Phil Nimmons and
James Campbell


Phil Nimmons (Right) with Jim Campbell

Phil Nimmons
Phil Nimmons (b. 1923 in Kamloops, BC) started writing music not long after his voice broke. Essentially self-taught as a clarinetist, he joined the Ray Norris Quintet while doing pre-med studies at the University of British Columbia, in the late 1930s and early 40s. He played clarinet, composed and arranged for weekly Serenade in Rhythm radio broadcasts. At this time, Nimmons also played clarinet with the CBC Vancouver Orchestra under John Avison, soaking up new scores of contemporary music as easily as the classics of swing and the newly emerging bebop. "The only clarinet lessons I'd had up to then were from a tug boat captain who owed my dad money for dentistry work," Nimmons told his Parry Sound fans.
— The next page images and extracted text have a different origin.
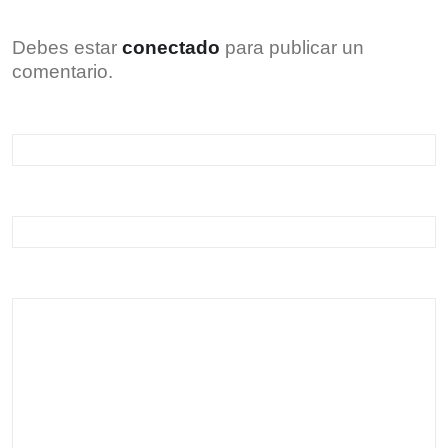
Debes estar
conectado
para publicar un
comentario.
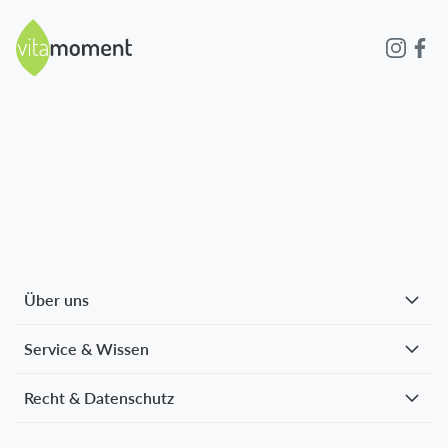
Über uns
Service & Wissen
Recht & Datenschutz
Then, with thoughts of a career in medicine long since abandoned, Nimmons won a scholarship to Juilliard in 1945. He played in every group he could, from symphony orchestras to concert bands and woodwind quintets, lived on $100 a month and heard many of the musical greats in Carnegie Hall and on 52nd Street. "For me, jazz and the classics co-existed at this time," Nimmons recalls. "There was no divide."

Composition lessons in Toronto, then countless commissioned scores of incidental music for CBC shows equipped Nimmons the composer with the technique to craft a musical motif and allow a new piece to unfold from its latent ideas. "I'd rather find a musical seed that has a lot of potential than write music that's just descriptive," he adds.

James Campbell
James Campbell has followed his muse to five television specials, more than 40 recordings, over 30 works commissioned, a Juno Award for Stolen Gems, a Roy Thomson Hall Award, Canada's Artist of the Year and the Order of Canada. Most recently, Campbell received The Queen's Golden Jubilee Medal. This was given on the occasion of the fiftieth Anniversary of the accession of Her Majesty the Queen to the Throne.

Called by the Toronto Star "Canada's pre-eminent clarinetist and wind soloist", James Campbell has performed in most of the world's major concert halls and with over 50 orchestras including the London Symphony, Orchestre Symphonique de Montréal and the Russian Philharmonic. During the 2003-2004 season he premiered Dreaming of the Masters, a jazz concerto by Allan Gilliland, commissioned by the Edmonton Symphony and written for James Campbell, with the Edmonton Symphony Orchestra and the Boston Pops. Last fall, Gilliland arranged Leonard Bernstein's West Side Story for Campbell and premiered it with the Kitchener Waterloo Symphony Orchestra.

Campbell has collaborated and performed with many of the world's great musicians including the late Glenn Gould and Aaron Copland; as well as chamber music tours with over 30 string quartets including the legendary Amadeus String Quartet, the Guarneri, Vermeer, New Zealand, St Lawrence, Fine Arts, and Allegri String Quartets.

Since 1989, James Campbell has made Bloomington, Indiana his base during the academic year as Professor of Music at the prestigious Music School of Indiana University.